DIRECTIVE: Count the lines in the records below that contain the string "controle", and give only the number.

───── DATA FOR THIS EXERCISE ─────

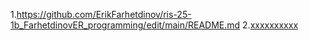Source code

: 1.<https://github.com/ErikFarhetdinov/ris-25-1b_FarhetdinovER_programming/edit/main/README.md>
2.[xxxxxxxxxx](https://avatars.mds.yandex.net/i?id=af6c85852373c85f56e7f993aa5c4bcd_l-3734590-images-thumbs&n=13)

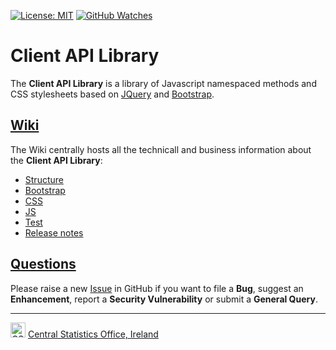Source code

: [![License: MIT](https://img.shields.io/badge/License-MIT-yellow.svg)](https://opensource.org/licenses/MIT)
[![GitHub Watches](https://img.shields.io/github/watchers/goncaloperes/Project-CodeIgniter-CMS.svg?style=social&label=Watch&maxAge=2592000)](https://github.com/goncaloperes/Project-CodeIgniter-CMS/watchers)

# Client API Library
The **Client API Library** is a library of Javascript namespaced methods and CSS stylesheets based on [JQuery](https://jquery.com/) and [Bootstrap](https://getbootstrap.com/).

## [Wiki](https://github.com/CSOIreland/Client-API-Library/wiki)
The Wiki centrally hosts all the technicall and business information about the **Client API Library**:

* [Structure](https://github.com/CSOIreland/Client-API-Library/wiki/Structure)
* [Bootstrap](https://github.com/CSOIreland/Client-API-Library/wiki/Bootstrap)
* [CSS](https://github.com/CSOIreland/Client-API-Library/wiki/CSS)
* [JS](https://github.com/CSOIreland/Client-API-Library/wiki/JS)
* [Test](https://github.com/CSOIreland/Client-API-Library/wiki/Test)
* [Release notes](https://github.com/CSOIreland/Client-API-Library/wiki)

## [Questions](https://github.com/CSOIreland/Client-API-Library/issues/new/choose)
Please raise a new [Issue](https://github.com/CSOIreland/Client-API-Library/issues/new/choose) in GitHub if you want to file a **Bug**, suggest an **Enhancement**, report a **Security Vulnerability** or submit a **General Query**.

***
<img src="https://user-images.githubusercontent.com/5030226/60980383-47ccbf80-a32c-11e9-8572-3c234abcd9fb.png" Title="CSO" alt="CSO" width="24"> [Central Statistics Office, Ireland](https://www.cso.ie/)   

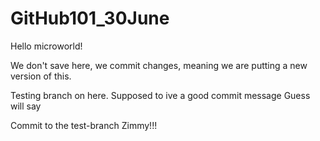 # GitHub101_30June

Hello microworld!

We don't save here, we commit changes, meaning we are putting a new version of  this.

Testing branch on here. 
Supposed to ive a good commit message
Guess will say

Commit to the test-branch Zimmy!!!

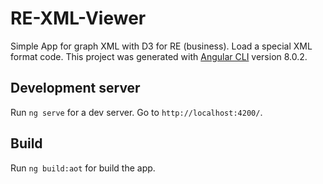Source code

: # RE-XML-Viewer

Simple App for graph XML with D3 for RE (business). Load a special XML format code. This project was generated with [Angular CLI](https://github.com/angular/angular-cli) version 8.0.2.

## Development server

Run `ng serve` for a dev server. Go to `http://localhost:4200/`.

## Build

Run `ng build:aot` for build the app.
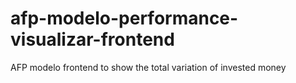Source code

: # afp-modelo-performance-visualizar-frontend
AFP modelo frontend to show the total variation of invested money
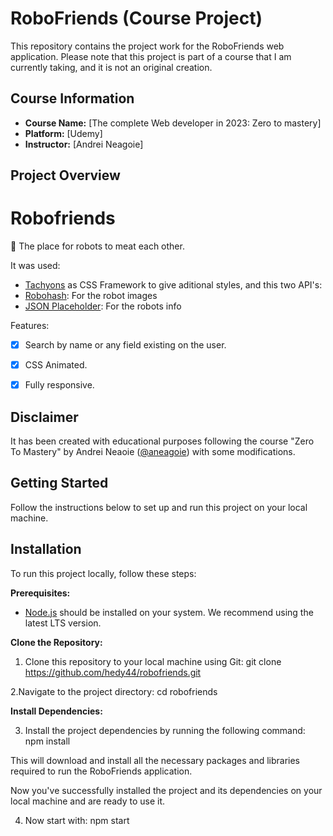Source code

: # RoboFriends (Course Project)

This repository contains the project work for the RoboFriends web application. Please note that this project is part of a course that I am currently taking, and it is not an original creation.

## Course Information

- **Course Name:** [The complete Web developer in 2023: Zero to mastery]
- **Platform:** [Udemy]
- **Instructor:** [Andrei Neagoie]

## Project Overview

# Robofriends
🤖 The place for robots to meat each other.

It was used:
- [Tachyons](https://tachyons.io/) as CSS Framework to give aditional styles, and this two API's:
- [Robohash](https://robohash.org/): For the robot images
- [JSON Placeholder](https://jsonplaceholder.typicode.com/): For the robots info

Features:
- [X] Search by name or any field existing on the user.
- [X] CSS Animated.
- [X] Fully responsive.


## Disclaimer

It has been created with educational purposes following the course "Zero To Mastery" by Andrei Neaoie ([@aneagoie](https://github.com/aneagoie)) with some modifications.

## Getting Started

Follow the instructions below to set up and run this project on your local machine.

## Installation

To run this project locally, follow these steps:

**Prerequisites:**

- [Node.js](https://nodejs.org/) should be installed on your system. We recommend using the latest LTS version.

**Clone the Repository:**

1. Clone this repository to your local machine using Git:
   git clone https://github.com/hedy44/robofriends.git
   
2.Navigate to the project directory:
  cd robofriends

**Install Dependencies:**

3. Install the project dependencies by running the following command:
  npm install


This will download and install all the necessary packages and libraries required to run the RoboFriends application.

Now you've successfully installed the project and its dependencies on your local machine and are ready to use it.

4. Now start with:
  npm start



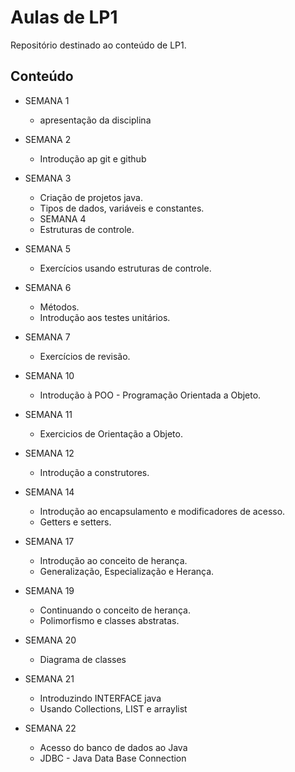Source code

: # Aulas de LP1 

Repositório destinado ao conteúdo de LP1.

## Conteúdo
- SEMANA 1
    - apresentação da disciplina
- SEMANA 2 
    - Introdução ap git e github
- SEMANA 3
    - Criação de projetos java. 
    - Tipos de dados, variáveis e constantes.
    - SEMANA 4
    - Estruturas de controle.
- SEMANA 5
    - Exercícios usando estruturas de controle.
- SEMANA 6
    - Métodos.
    - Introdução aos testes unitários.
- SEMANA 7 
    - Exercícios de revisão.
- SEMANA 10
    - Introdução à POO - Programação Orientada a Objeto.
- SEMANA 11
    - Exercicios de Orientação a Objeto.
- SEMANA 12
    - Introdução a construtores.
- SEMANA 14
    - Introdução ao encapsulamento e modificadores de acesso.
    - Getters e setters.
- SEMANA 17
    - Introdução ao conceito de herança.
    - Generalização, Especialização e Herança.
- SEMANA 19
    - Continuando o conceito de herança.
    - Polimorfismo e classes abstratas.

- SEMANA 20
    - Diagrama de classes

- SEMANA 21
    - Introduzindo INTERFACE java
    - Usando Collections, LIST e arraylist

- SEMANA 22
    - Acesso do banco de dados ao Java
    - JDBC - Java Data Base Connection
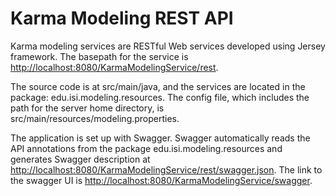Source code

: Karma Modeling REST API
================================


Karma modeling services are RESTful Web services developed using Jersey framework. The basepath for the service is [http://localhost:8080/KarmaModelingService/rest](http://localhost:8080/KarmaModelingService/rest).

The source code is at src/main/java, and the services are located in the package: edu.isi.modeling.resources. The config file, which includes the path for the server home directory, is src/main/resources/modeling.properties.

The application is set up with Swagger. Swagger automatically reads the API annotations from the package edu.isi.modeling.resources and generates Swagger description at [http://localhost:8080/KarmaModelingService/rest/swagger.json](http://localhost:8080/KarmaModelingService/rest/swagger.json). The link to the swagger UI is [http://localhost:8080/KarmaModelingService/swagger](http://localhost:8080/KarmaModelingService/swagger).
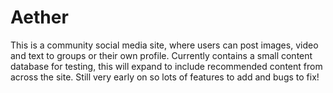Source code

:# Aether

This is a community social media site, where users can post images, video and text to groups or their own profile.
Currently contains a small content database for testing, this will expand to include recommended content from across the site.
Still very early on so lots of features to add and bugs to fix!

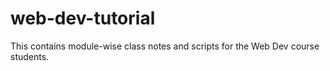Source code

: # web-dev-tutorial
This contains module-wise class notes and scripts for the Web Dev course students.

─────

YOUR RESPONSE: 2